Error Handling Example:

try:
    # Risky operation
    result = generate_image(prompt)
    
    if not result:
        raise ValueError("Image generation failed")
        
except APIError as e:
    # Handle API-specific errors
    log_error(f"API Error: {e}")
    show_user_message("Temporary service issue. Please try again.")
    
except ValueError as e:
    # Handle validation errors
    log_error(f"Validation Error: {e}")
    show_user_message("Please check your input and try again.")
    
except Exception as e:
    # Handle unexpected errors
    log_error(f"Unexpected Error: {e}", level="critical")
    show_user_message("An unexpected error occurred.
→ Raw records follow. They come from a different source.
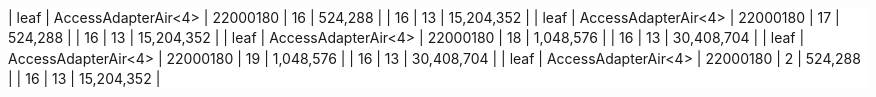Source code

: | leaf | AccessAdapterAir<4> | 22000180 | 16 | 524,288 |  | 16 | 13 | 15,204,352 | 
| leaf | AccessAdapterAir<4> | 22000180 | 17 | 524,288 |  | 16 | 13 | 15,204,352 | 
| leaf | AccessAdapterAir<4> | 22000180 | 18 | 1,048,576 |  | 16 | 13 | 30,408,704 | 
| leaf | AccessAdapterAir<4> | 22000180 | 19 | 1,048,576 |  | 16 | 13 | 30,408,704 | 
| leaf | AccessAdapterAir<4> | 22000180 | 2 | 524,288 |  | 16 | 13 | 15,204,352 | 
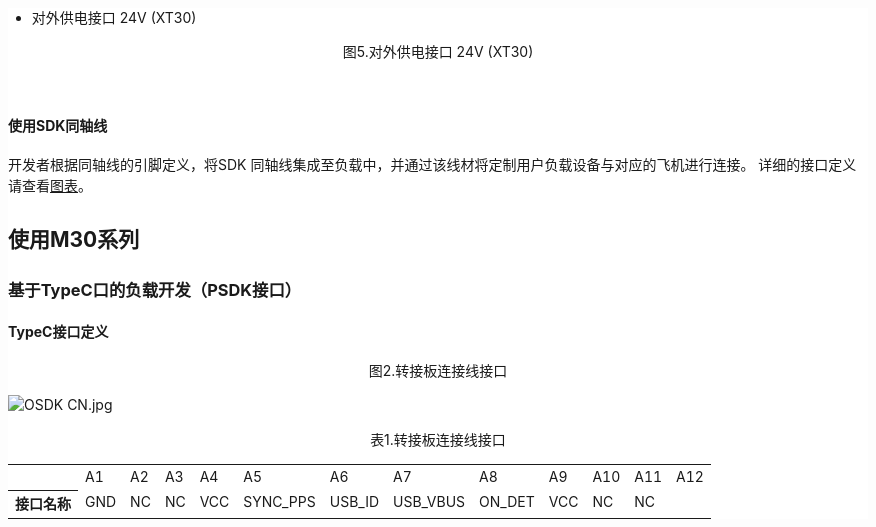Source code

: * 对外供电接口 24V (XT30)

<div style="text-align: center"><p>图5.对外供电接口 24V (XT30)</p>
</div>
<div>
<div style="text-align: center"><p><span>
      <img src="https://terra-1-g.djicdn.com/84f990b0bbd145e6a3930de0c55d3b2b/admin/doc/9f805b2e-e52f-4b86-b834-422cf952de6f.png" width="350" style="vertical-align:middle" alt/></span></p>
</div></div>

#### 使用SDK同轴线

开发者根据同轴线的引脚定义，将SDK 同轴线集成至负载中，并通过该线材将定制用户负载设备与对应的飞机进行连接。
详细的接口定义请查看<a href="#1">图表</a>。

## 使用M30系列

### 基于TypeC口的负载开发（PSDK接口）

#### TypeC接口定义


<div>
<div id="2" style="text-align: center"><p>图2.转接板连接线接口</p>
</div>




![OSDK CN.jpg](https://terra-1-g.djicdn.com/84f990b0bbd145e6a3930de0c55d3b2b/admin/doc/2ad3a43c-57df-47a8-8450-eb937589df77.png)


</div>

<div>
<div  div style="text-align: center"><p>表1.转接板连接线接口</p>
</div>
<div>
<table>
<tr>
<th> </th>
<td>A1</td>
<td>A2</td>
<td>A3</td>
<td>A4</td>
<td>A5</td>
<td>A6</td>
<td>A7</td>
<td>A8</td>
<td>A9</td>
<td>A10</td>
<td>A11</td>
<td>A12</td>
</tr>
<tr>
<th>接口名称 </th>
<td>GND</td>
<td>NC</td>
<td>NC</td>
<td>VCC</td>
<td>SYNC_PPS</td>
<td>USB_ID</td>
<td>USB_VBUS</td>
<td>ON_DET</td>
<td>VCC</td>
<td>NC</td>
<td>NC</td>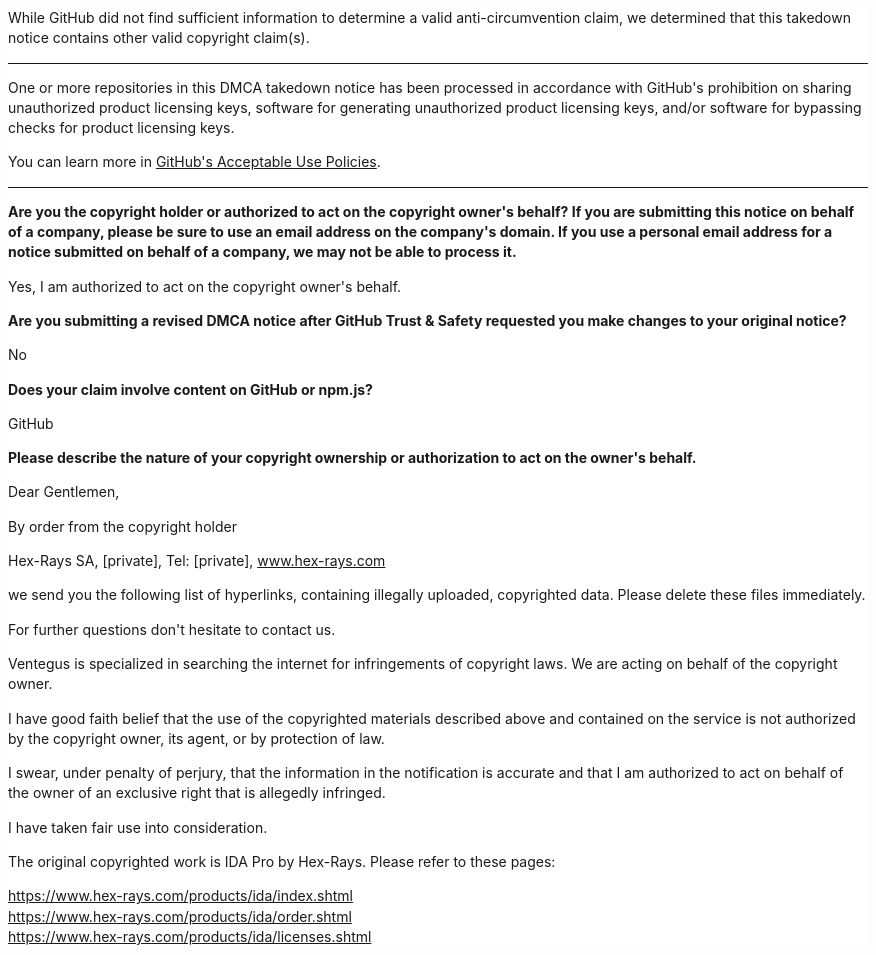 While GitHub did not find sufficient information to determine a valid anti-circumvention claim, we determined that this takedown notice contains other valid copyright claim(s).  
  
---  
  
One or more repositories in this DMCA takedown notice has been processed in accordance with GitHub's prohibition on sharing unauthorized product licensing keys, software for generating unauthorized product licensing keys, and/or software for bypassing checks for product licensing keys.  
  
You can learn more in [GitHub's Acceptable Use Policies](https://docs.github.com/en/github/site-policy/github-acceptable-use-policies).  
  
---  
  
**Are you the copyright holder or authorized to act on the copyright owner's behalf? If you are submitting this notice on behalf of a company, please be sure to use an email address on the company's domain. If you use a personal email address for a notice submitted on behalf of a company, we may not be able to process it.**  
  
Yes, I am authorized to act on the copyright owner's behalf.  
  
**Are you submitting a revised DMCA notice after GitHub Trust & Safety requested you make changes to your original notice?**  
  
No  
  
**Does your claim involve content on GitHub or npm.js?**  
  
GitHub  
  
**Please describe the nature of your copyright ownership or authorization to act on the owner's behalf.**  
  
Dear Gentlemen,  
  
By order from the copyright holder  
  
Hex-Rays SA, [private], Tel: [private], www.hex-rays.com  
  
we send you the following list of hyperlinks, containing illegally uploaded, copyrighted data. Please delete these files immediately.  
  
For further questions don't hesitate to contact us.  
  
Ventegus is specialized in searching the internet for infringements of copyright laws. We are acting on behalf of the copyright owner.  
  
I have good faith belief that the use of the copyrighted materials described above and contained on the service is not authorized by the copyright owner, its agent, or by protection of law.  
  
I swear, under penalty of perjury, that the information in the notification is accurate and that I am authorized to act on behalf of the owner of an exclusive right that is allegedly infringed.  
  
I have taken fair use into consideration.  
  
The original copyrighted work is IDA Pro by Hex-Rays. Please refer to these pages:  
  
https://www.hex-rays.com/products/ida/index.shtml  
https://www.hex-rays.com/products/ida/order.shtml  
https://www.hex-rays.com/products/ida/licenses.shtml  
  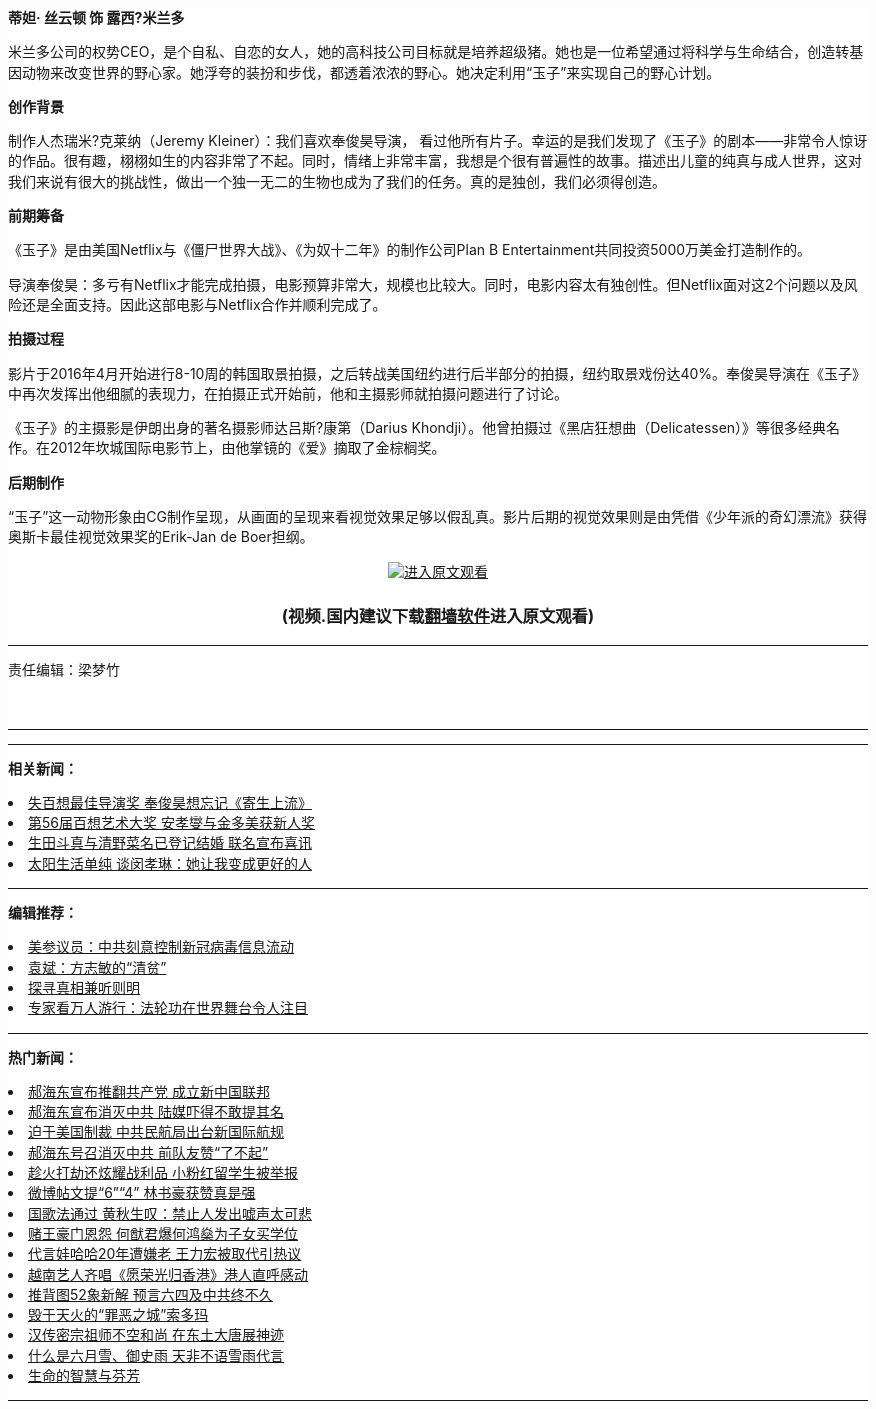 <p><strong>蒂妲· 丝云顿 饰 露西?米兰多</strong></p>
<p>米兰多公司的权势CEO，是个自私、自恋的女人，她的高科技公司目标就是培养超级猪。她也是一位希望通过将科学与生命结合，创造转基因动物来改变世界的野心家。她浮夸的装扮和步伐，都透着浓浓的野心。她决定利用“玉子”来实现自己的野心计划。</p>
<p><strong>创作背景</strong></p>
<p>制作人杰瑞米?克莱纳（Jeremy Kleiner）：我们喜欢奉俊昊导演， 看过他所有片子。幸运的是我们发现了《玉子》的剧本——非常令人惊讶的作品。很有趣，栩栩如生的内容非常了不起。同时，情绪上非常丰富，我想是个很有普遍性的故事。描述出儿童的纯真与成人世界，这对我们来说有很大的挑战性，做出一个独一无二的生物也成为了我们的任务。真的是独创，我们必须得创造。</p>
<p><strong>前期筹备</strong></p>
<p>《玉子》是由美国Netflix与《僵尸世界大战》、《为奴十二年》的制作公司Plan B Entertainment共同投资5000万美金打造制作的。</p>
<p>导演奉俊昊：多亏有Netflix才能完成拍摄，电影预算非常大，规模也比较大。同时，电影内容太有独创性。但Netflix面对这2个问题以及风险还是全面支持。因此这部电影与Netflix合作并顺利完成了。</p>
<p><strong>拍摄过程</strong></p>
<p>影片于2016年4月开始进行8-10周的韩国取景拍摄，之后转战美国纽约进行后半部分的拍摄，纽约取景戏份达40%。奉俊昊导演在《玉子》中再次发挥出他细腻的表现力，在拍摄正式开始前，他和主摄影师就拍摄问题进行了讨论。</p>
<p>《玉子》的主摄影是伊朗出身的著名摄影师达吕斯?康第（Darius Khondji）。他曾拍摄过《黑店狂想曲（Delicatessen）》等很多经典名作。在2012年坎城国际电影节上，由他掌镜的《爱》摘取了金棕榈奖。</p>
<p><strong>后期制作</strong></p>
<p>“玉子”这一动物形象由CG制作呈现，从画面的呈现来看视觉效果足够以假乱真。影片后期的视觉效果则是由凭借《少年派的奇幻漂流》获得奥斯卡最佳视觉效果奖的Erik-Jan de Boer担纲。</p>
<p><center><a src=""></a><a href="https://git.io/g"><img width="600" src="https://raw.githubusercontent.com/us296/djy/master/gb/300/djtsp.jpg" title="进入原文观看"  alt="进入原文观看"></a><h3 align=center>(视频.国内建议下载<a href="https://github.com/bannedbook/fanqiang/wiki">翻墙软件</a>进入原文观看)</h3><hr><a src="https://www.youtube.com/embed/PiaHV5dqiZ8?rel=0" width="560" b="315" frameborder="0" allowfullscreen="allowfullscreen"></a></center>责任编辑：梁梦竹</p>
<p>&nbsp;</p>
	
<hr>
<hr>

<strong>相关新闻：</strong>
<li><a href="/gb/20/6/5/n12164863.md#1">失百想最佳导演奖 奉俊昊想忘记《寄生上流》</a></li>
<li><a href="/gb/20/6/5/n12163971.md#1">第56届百想艺术大奖 安孝燮与金多美获新人奖</a></li>
<li><a href="/gb/20/6/5/n12163781.md#1">生田斗真与清野菜名已登记结婚 联名宣布喜讯</a></li>
<li><a href="/gb/20/6/5/n12162832.md#1">太阳生活单纯 谈闵孝琳：她让我变成更好的人</a></li>
<hr>


<strong>编辑推荐：</strong>
<li><a href="/gb/20/2/22/n11887949.md#1">美参议员：中共刻意控制新冠病毒信息流动</a></li>
<li><a href="/gb/18/3/23/n10242561.md#1" target="_blank">袁斌：方志敏的“清贫”</a></li><li><a href="/gb/11/6/17/n3289382.md?dfh#1" target="_blank">探寻真相兼听则明</a></li><li><a href="/gb/16/5/13/n7893575.md#1" target="_blank">专家看万人游行：法轮功在世界舞台令人注目</a></li><hr>


<strong>热门新闻：</strong>
<li><a href="/gb/20/6/4/n12160534.md#1">郝海东宣布推翻共产党 成立新中国联邦</a></li>
<li><a href="/gb/20/6/4/n12161433.md#1">郝海东宣布消灭中共 陆媒吓得不敢提其名</a></li>
<li><a href="/gb/20/6/4/n12159695.md#1">迫于美国制裁 中共民航局出台新国际航规</a></li>
<li><a href="/gb/20/6/4/n12161530.md#1">郝海东号召消灭中共 前队友赞“了不起”</a></li>
<li><a href="/gb/20/6/4/n12161798.md#1">趁火打劫还炫耀战利品 小粉红留学生被举报</a></li>
<li><a href="/gb/20/6/3/n12158748.md#1">微博帖文提“6”“4” 林书豪获赞真是强</a></li>
<li><a href="/gb/20/6/4/n12162096.md#1">国歌法通过 黄秋生叹：禁止人发出嘘声太可悲</a></li>
<li><a href="/gb/20/6/2/n12156484.md#1">赌王豪门恩怨 何猷君爆何鸿燊为子女买学位</a></li>
<li><a href="/gb/20/6/2/n12156302.md#1">代言娃哈哈20年遭嫌老 王力宏被取代引热议</a></li>
<li><a href="/gb/20/6/3/n12159261.md#1">越南艺人齐唱《愿荣光归香港》港人直呼感动</a></li>
<li><a href="/gb/20/6/4/n12160076.md#1">推背图52象新解  预言六四及中共终不久</a></li>
<li><a href="/gb/20/6/1/n12153290.md#1">毁于天火的“罪恶之城”索多玛</a></li>
<li><a href="/gb/20/6/1/n12153014.md#1">汉传密宗祖师不空和尚 在东土大唐展神迹</a></li>
<li><a href="/gb/20/5/3/n12079800.md#1">什么是六月雪、御史雨  天非不语雪雨代言</a></li>
<li><a href="/gb/20/6/2/n12155112.md#1">生命的智慧与芬芳</a></li>
<hr>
Please contact support.")

Debugging Techniques

Debugging Tools:

• Comprehensive logging system
• Debug mode with verbose output
• Performance profiling
• Memory usage monitoring

Debugging Example:

import logging
from config import DEBUG_MODE

# Configure logging
logging.basicConfig(
    level=logging.DEBUG if DEBUG_MODE else logging.INFO,
    format='%(asctime)s - %(name)s - %(levelname)s - %(message)s'
)

logger = logging.getLogger(__name__)

# Debug logging
def complex_function():
    logger.debug("Starting complex function")
    try:
        # Function logic
        logger.info("Function completed successfully")
    except Exception as e:
        logger.error(f"Function failed: {e}", exc_info=True)

📊 Analytics and Monitoring

Analytics Collection

Tracked Metrics:

• Session duration and engagement
• Response accuracy and completeness
• Progress through difficulty levels
• Skill development trends
• Therapeutic goal achievement

Analytics Structure:

{
  "analytics_id": "unique_identifier",
  "session_id": "related_session",
  "user_id": "user_identifier",
  "timestamp": "ISO_8601_timestamp",
  "metrics": {
    "engagement": {
      "duration_seconds": 360,
      "interactions": 15,
      "completion_rate": 0.85
    },
    "performance": {
      "average_score": 0.78,
      "improvement_rate": 0.12,
      "skill_development": ["visual_analysis", "narrative_comprehension"]
    },
    "technical": {
      "api_calls": 8,
      "processing_time_ms": 4500,
      "errors": 0
    }
  }
}

Monitoring System

Monitoring Features:

• Real-time performance metrics
• Error rate tracking
• Resource utilization monitoring
• User activity logging

Alerting System:

• Threshold-based alerts
• Anomaly detection
• Performance degradation warnings
• Error rate spikes

🎯 Future Development Roadmap

Architecture Evolution

Planned Enhancements:

• Microservices architecture
• Containerization with Docker
• Kubernetes orchestration
• Serverless function integration
• Enhanced caching layers
• Advanced monitoring systems

Performance Improvements

Optimization Targets:

• Reduced API response times
• Enhanced caching strategies
• Improved resource utilization
• Better error recovery
• Enhanced scalability

Feature Expansion

Upcoming Features:

• Multi-language support expansion
• Enhanced accessibility options
• Advanced therapeutic modules
• Mobile application versions
• Integration with educational platforms

📚 Additional Resources

Documentation Structure

docs/
├── index.md                  # Main documentation hub
├── technical-architecture.md # System architecture overview
├── technical-reference.md    # Detailed module documentation (this file)
├── ai-models.md              # AI model documentation
├── api-reference.md          # API integration guide
├── utilities.md              # Utility functions reference
├── installation.md           # Installation instructions
├── usage.md                  # User guide and examples
└── contributing.md           # Contribution guidelines

Getting Help

Support Channels:

• GitHub Issues: Bug reports and feature requests
• Discussion Forum: Community support and ideas
• Documentation: Comprehensive guides and tutorials
• Email Support: Direct assistance from the team

Debugging Resources:

• Error code reference
• Troubleshooting guide
• Performance tuning tips
• Common issues and solutions

This technical reference provides a comprehensive guide to the VisoLearn-2 system architecture, modules, and development patterns. For specific implementation details, refer to the individual module documentation and source code comments.